- _Opdracht 1_: Kloppen deze uitspraken met de tekst over Christoph Luxenberg? (a) Het boek Die syro-aramäische Lesart des Koran kwam uit in 2000. (b) Het is zeker wie er achter de naam Christoph Luxenberg zit. (c) Mekka wordt een handelsstad genoemd. Geef bij elke uitspraak ja of nee en citeer de woorden uit de tekst die de doorslag geven.
- _Opdracht 2_: Druk uit de tekst over Christoph Luxenberg het stuk af vanaf "1. De Koran" tot en met "de betekenis veranderde.", woord voor woord.

- _Oefentekst_:
--------------------------------
Christoph Luxenberg

Uit Wikipedia, de vrije encyclopedie

Christoph Luxenberg is een pseudoniem waarvan niet vaststaat wie er achter schuilgaat. Aanvankelijk werd zijn naam in de pers toegeschreven aan een hoogleraar Semitische talen aan een Duitse universiteit.[bron?] Inmiddels wordt er algemeen op gespeculeerd dat het een Libanese christen betreft die goede contacten[bron?] heeft met Duitse islamologen en daarmee ook gezamenlijk publiceert (zie literatuur). Christoph Luxenberg schreef in 2000 het boek Die syro-aramäische Lesart des Koran, waarin hij de ontstaansgeschiedenis van de Koran revistionistisch benadert, dat wil zeggen, op basis van een meer islamologische analyse en dus niet kiest voor de zelfs in de academische wereld gangbare islamitische benadering. Daarbij komt hij tot de volgende stellingnames:

  1. De Koran kan oorspronkelijk geschreven zijn in een Arabisch-Syrische mengtaal. Dit zou de voertaal zijn geweest in de handelsstad Mekka, waar Mohammed vandaan kwam.
  2. Bij de codificatie van de Koran werd ervan uitgegaan dat de taal zuiver Arabisch was. Dit resulteerde in herinterpretaties van de tekst en het foutief toevoegen van letter- en klinkertekens, waardoor de betekenis veranderde.
--------------------------------
- _Vastgelegde gegevens_:
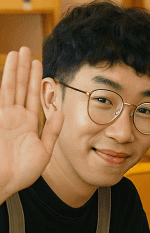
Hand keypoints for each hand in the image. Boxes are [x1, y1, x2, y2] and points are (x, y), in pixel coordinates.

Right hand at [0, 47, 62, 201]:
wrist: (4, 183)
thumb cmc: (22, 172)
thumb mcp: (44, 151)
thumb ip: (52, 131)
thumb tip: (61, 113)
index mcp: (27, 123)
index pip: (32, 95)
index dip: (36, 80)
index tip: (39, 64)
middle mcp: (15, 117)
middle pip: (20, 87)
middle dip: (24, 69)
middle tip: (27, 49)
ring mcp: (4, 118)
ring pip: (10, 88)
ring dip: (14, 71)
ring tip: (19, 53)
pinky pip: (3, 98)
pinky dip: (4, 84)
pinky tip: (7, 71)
--------------------------------
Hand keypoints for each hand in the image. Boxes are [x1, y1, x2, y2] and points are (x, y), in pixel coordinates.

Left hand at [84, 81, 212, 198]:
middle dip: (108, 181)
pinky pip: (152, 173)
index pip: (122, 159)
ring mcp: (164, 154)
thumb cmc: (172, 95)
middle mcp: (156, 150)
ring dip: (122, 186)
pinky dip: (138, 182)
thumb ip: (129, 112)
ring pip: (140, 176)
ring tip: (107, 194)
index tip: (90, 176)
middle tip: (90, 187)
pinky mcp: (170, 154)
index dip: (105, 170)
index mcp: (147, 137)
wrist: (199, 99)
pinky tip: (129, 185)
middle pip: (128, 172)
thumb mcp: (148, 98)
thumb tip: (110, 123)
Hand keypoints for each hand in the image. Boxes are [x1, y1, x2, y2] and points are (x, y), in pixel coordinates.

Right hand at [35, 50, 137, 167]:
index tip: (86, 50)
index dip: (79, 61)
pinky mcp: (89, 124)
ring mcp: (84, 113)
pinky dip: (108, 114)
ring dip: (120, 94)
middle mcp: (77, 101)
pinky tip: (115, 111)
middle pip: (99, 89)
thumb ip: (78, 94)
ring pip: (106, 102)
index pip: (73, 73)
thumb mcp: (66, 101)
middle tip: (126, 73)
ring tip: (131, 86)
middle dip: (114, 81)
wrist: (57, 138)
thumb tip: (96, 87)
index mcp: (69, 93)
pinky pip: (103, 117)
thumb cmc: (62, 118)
--------------------------------
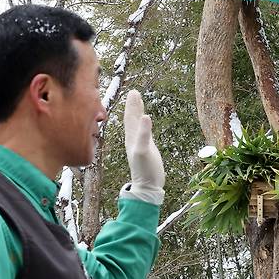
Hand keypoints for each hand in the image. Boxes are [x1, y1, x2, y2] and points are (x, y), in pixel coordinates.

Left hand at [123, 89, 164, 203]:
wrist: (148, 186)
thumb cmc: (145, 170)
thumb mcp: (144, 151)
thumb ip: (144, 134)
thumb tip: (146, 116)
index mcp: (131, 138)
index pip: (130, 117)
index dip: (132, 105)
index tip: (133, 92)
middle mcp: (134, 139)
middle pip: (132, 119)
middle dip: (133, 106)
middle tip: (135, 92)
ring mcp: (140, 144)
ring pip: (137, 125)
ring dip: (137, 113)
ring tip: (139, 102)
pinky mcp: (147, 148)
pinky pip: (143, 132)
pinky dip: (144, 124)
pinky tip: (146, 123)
--------------------------------
- _Antwoord 1_:
(a) Ja: "Christoph Luxenberg schreef in 2000 het boek Die syro-aramäische Lesart des Koran"
(b) Nee: "een pseudoniem waarvan niet vaststaat wie er achter schuilgaat"
(c) Ja: "de handelsstad Mekka, waar Mohammed vandaan kwam"

- _Antwoord 2_:
1. De Koran kan oorspronkelijk geschreven zijn in een Arabisch-Syrische mengtaal. Dit zou de voertaal zijn geweest in de handelsstad Mekka, waar Mohammed vandaan kwam.
  2. Bij de codificatie van de Koran werd ervan uitgegaan dat de taal zuiver Arabisch was. Dit resulteerde in herinterpretaties van de tekst en het foutief toevoegen van letter- en klinkertekens, waardoor de betekenis veranderde.